2.3 Prepare your Account

The following command will prepare your AWS account for condor_annex . condor_annex will create a number of persistent components, none of which will cost you anything to keep around. These components can take quite some time to create; condor_annex checks each for completion every ten seconds and prints an additional dot (past the first three) each time, to let you know that everything's still working.

$ condor_annex -setup
Creating configuration bucket (this takes less than a minute)....... complete.
Creating Lambda functions (this takes about a minute)........ complete.
Creating instance profile (this takes about two minutes)................... complete.
Creating security group (this takes less than a minute)..... complete.
Setup successful.

2.3.1 Verify Account Preparation

You can verify at this point (or any later time) that the account-preparation procedure completed successfully by running the following command.

$ condor_annex -check-setup
Checking for configuration bucket... OK.
Checking for Lambda functions... OK.
Checking for instance profile... OK.
Checking for security group... OK.
Your setup looks OK.

2.4 Add Cloud Resources

Run the following command; if you type 'yes', condor_annex will add ten instances to the pool for no more than 24 hours:

$ condor_annex -count 10 -duration 24 -annex-name MyFirstAnnex
Will request 10 m4.large on-demand instance for 24 hours.  Each instance will terminate after being idle for 0.25 hours.
Is that OK?  (Type 'yes' or 'no'): yes
Starting annex...
Annex started.  Its identity with the cloud provider is
'MyFirstAnnex_f2923fd1-3cad-47f3-8e19-fff9988ddacf'.  It will take about three minutes for the new machines to join the pool.

Read the complete introduction for more information; skip the "Using HTCondor Annex for the First Time" section, since you already have.

Complete documentation is also available.

3 Run Jobs

If you're new to HTCondor, you should consult the quick start guide .

You may also wish to read the slides from our user tutorial.

(Chart understanding data)
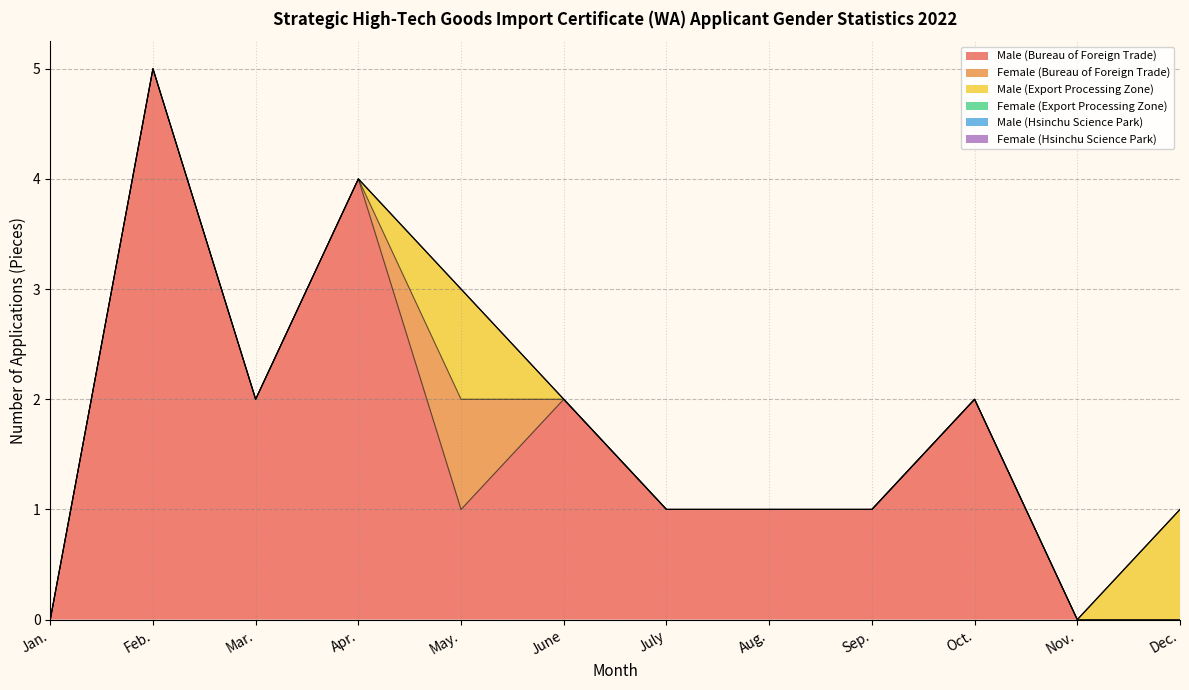

Reading left to right, list all the values displayed in this chart.

Male (Bureau of Foreign Trade): Jan.=0	Feb.=5	Mar.=2	Apr.=4	May.=1	June=2	July=1	Aug.=1	Sep.=1	Oct.=2	Nov.=0	Dec.=0
Female (Bureau of Foreign Trade): Jan.=0	Feb.=0	Mar.=0	Apr.=0	May.=1	June=0	July=0	Aug.=0	Sep.=0	Oct.=0	Nov.=0	Dec.=0
Male (Export Processing Zone): Jan.=0	Feb.=0	Mar.=0	Apr.=0	May.=1	June=0	July=0	Aug.=0	Sep.=0	Oct.=0	Nov.=0	Dec.=1
Female (Export Processing Zone): Jan.=0	Feb.=0	Mar.=0	Apr.=0	May.=0	June=0	July=0	Aug.=0	Sep.=0	Oct.=0	Nov.=0	Dec.=0
Male (Hsinchu Science Park): Jan.=0	Feb.=0	Mar.=0	Apr.=0	May.=0	June=0	July=0	Aug.=0	Sep.=0	Oct.=0	Nov.=0	Dec.=0
Female (Hsinchu Science Park): Jan.=0	Feb.=0	Mar.=0	Apr.=0	May.=0	June=0	July=0	Aug.=0	Sep.=0	Oct.=0	Nov.=0	Dec.=0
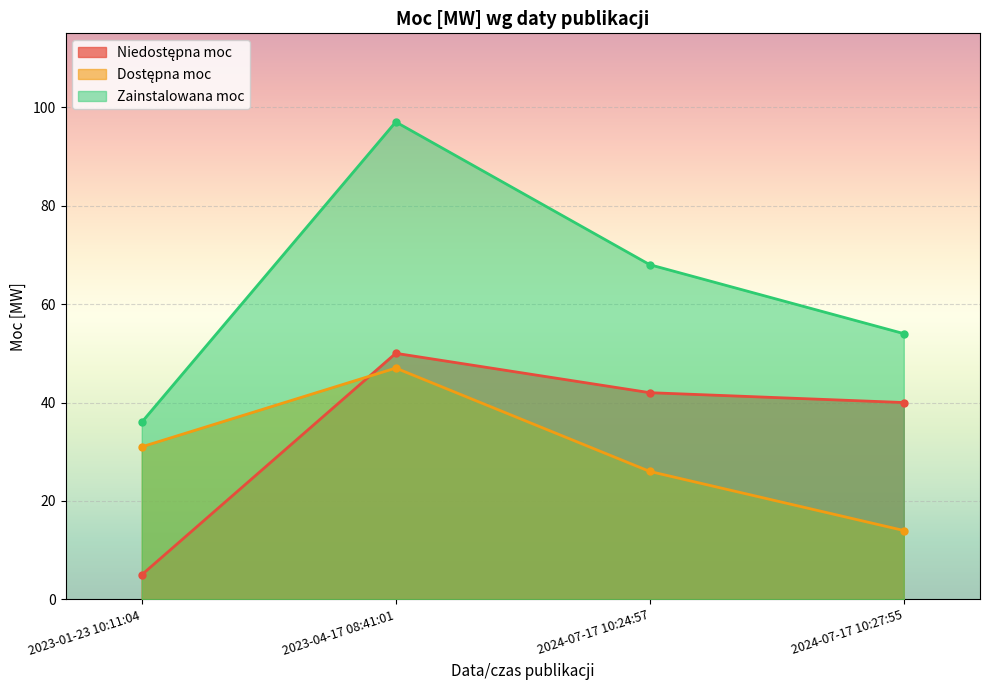

True or false: Zainstalowana moc and Niedostępna moc intersect in this chart.

False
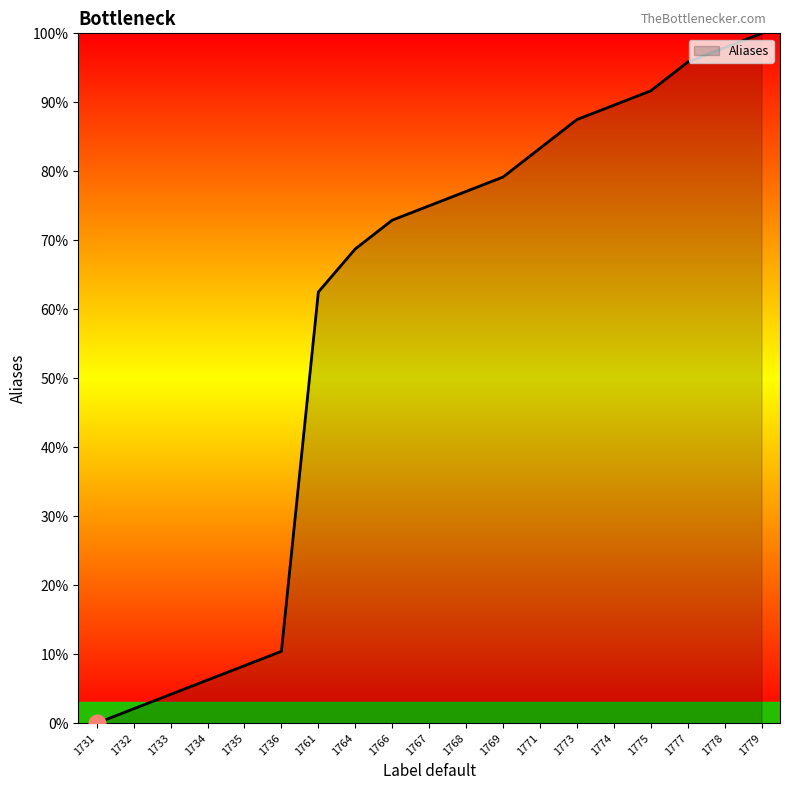

At which label is the value closest to 50?

1761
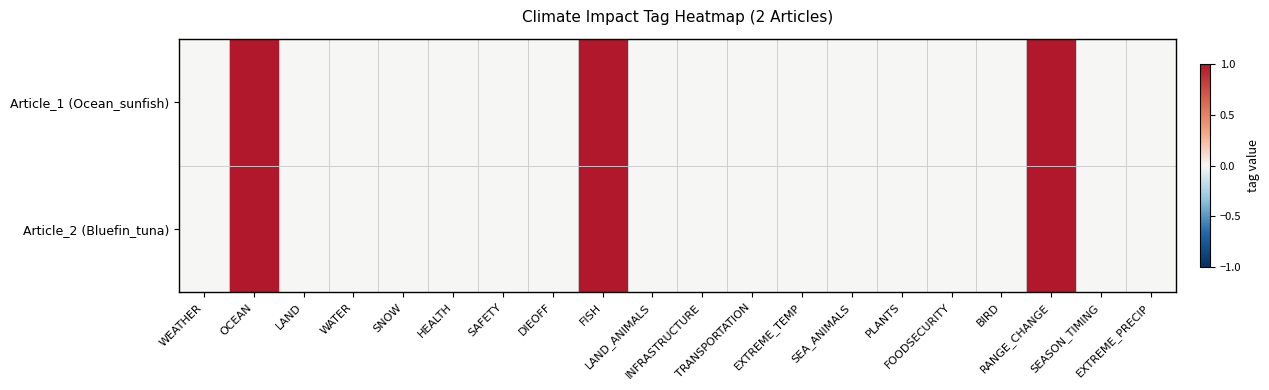

Count the number of categories in the chart.

20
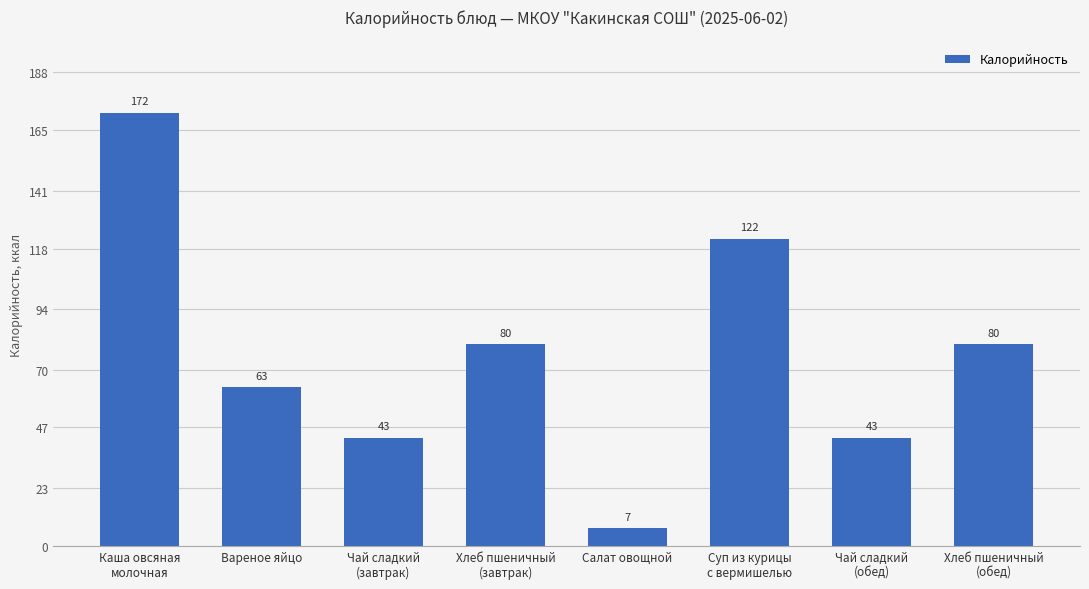

Between Суп из курицы
с вермишелью and Чай сладкий
(обед), which is larger?

Суп из курицы
с вермишелью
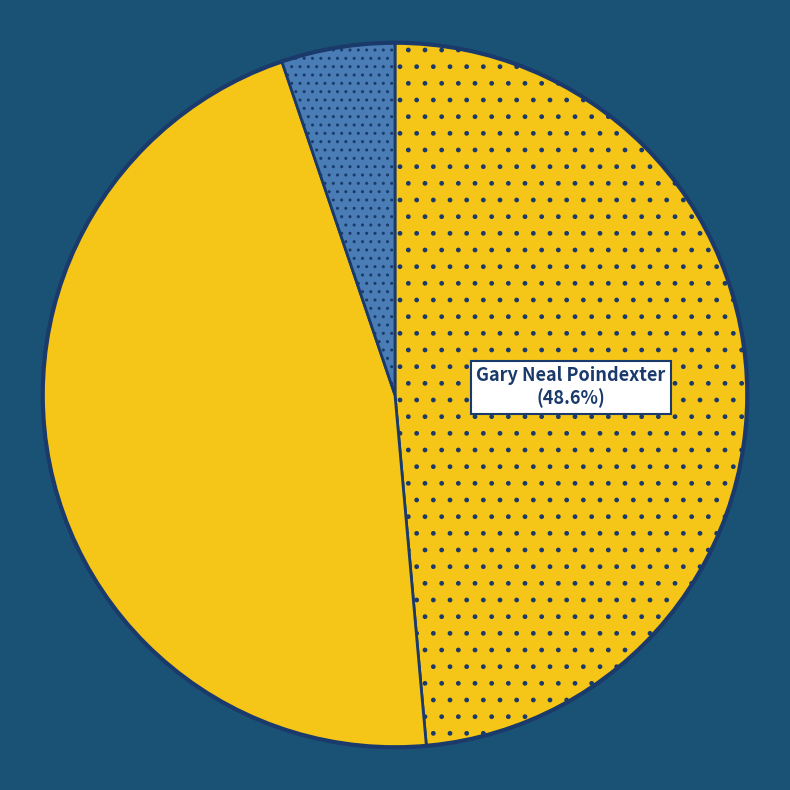

Which category has the biggest portion of the pie?

Gary Neal Poindexter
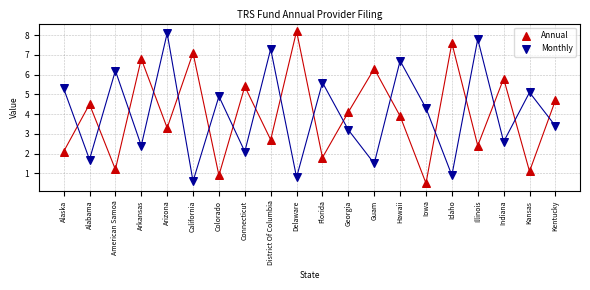

Which series contains the highest Y value?

Annual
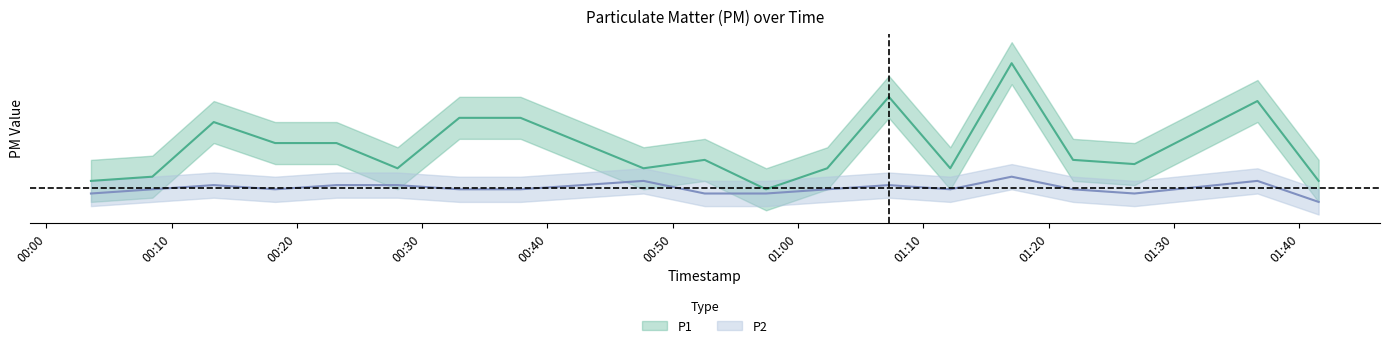

At how many categories does at least one series exceed 2?

6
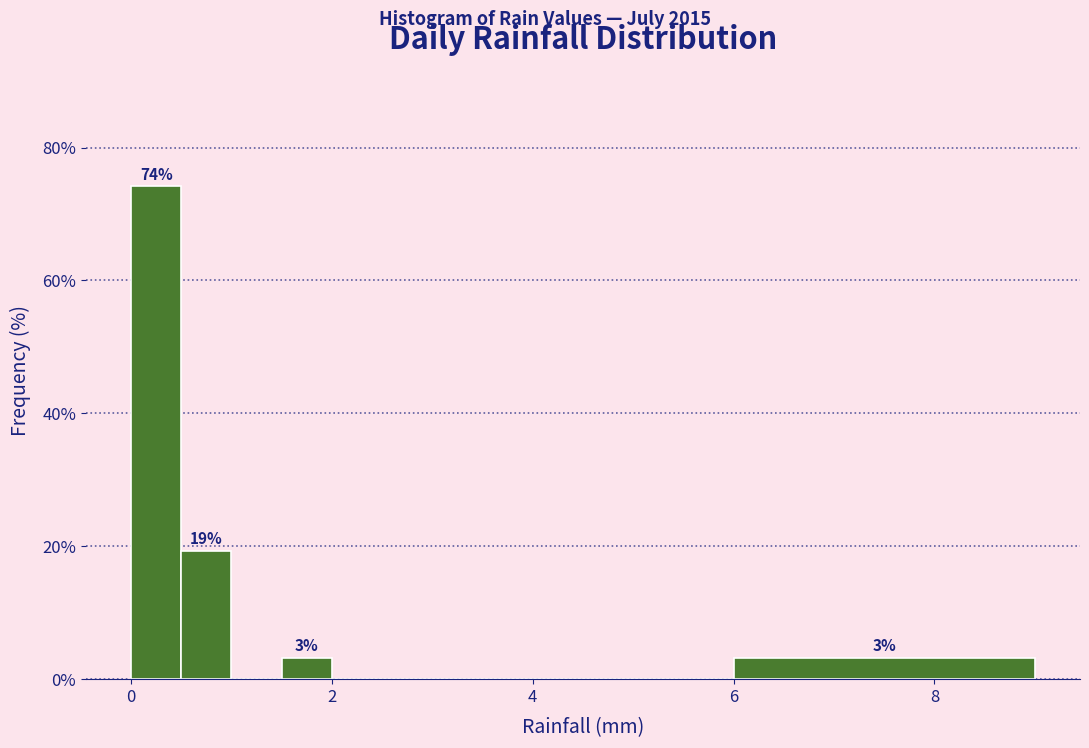

Read against the x-axis, roughly where is the centre of the tallest bar?

0.2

= Problems to work on =
**a)** According to the condor_annex setup guide, how often does condor_annex check each component for completion during account preparation?
**b)** Write the next part of the condor_annex setup guide, picking up right after its final sentence.

= Answers in order =
**a)** Every ten seconds.

**b)**
  • To run on your new resources, a job's submit file must contain the following line:

+MayUseAWS = TRUE

  • The new resources do not share a file system with the head node, so you'll need to use file transfer:

should_transfer_files = TRUE

4 Clean Up

4.1 The Cloud Resources

One of the benefits of using condor_annex is that the cloud resources in acquires will automatically terminate after a certain amount of time (24 hours in the example above). This happens even if the instance is running a job at the time, to make sure that misbehaving jobs don't cause you to spend more than you intended. Additionally, if at any time it's been too long (15 minutes by default) since an instance ran a job, the instance will shut itself down to save you money. However, if you'd like to shut down the instances early, you can do so using the condor_off command, replacing MyFirstAnnex with the name of the annex you'd like to shut down:

$ condor_off -annex MyFirstAnnex

4.2 The Head Node

As noted above, you'll need to clean the head node up yourself. If you don't want to keep any of your changes, then you should "terminate" the head node to avoid paying for storage. If you just want to save money and pick up where you left off a bit later, you should instead "stop" the head node; you'll pay to keep its disk around until you start the head node again later. Both options are under "Instance State" if you right-click on the instance in the EC2 console.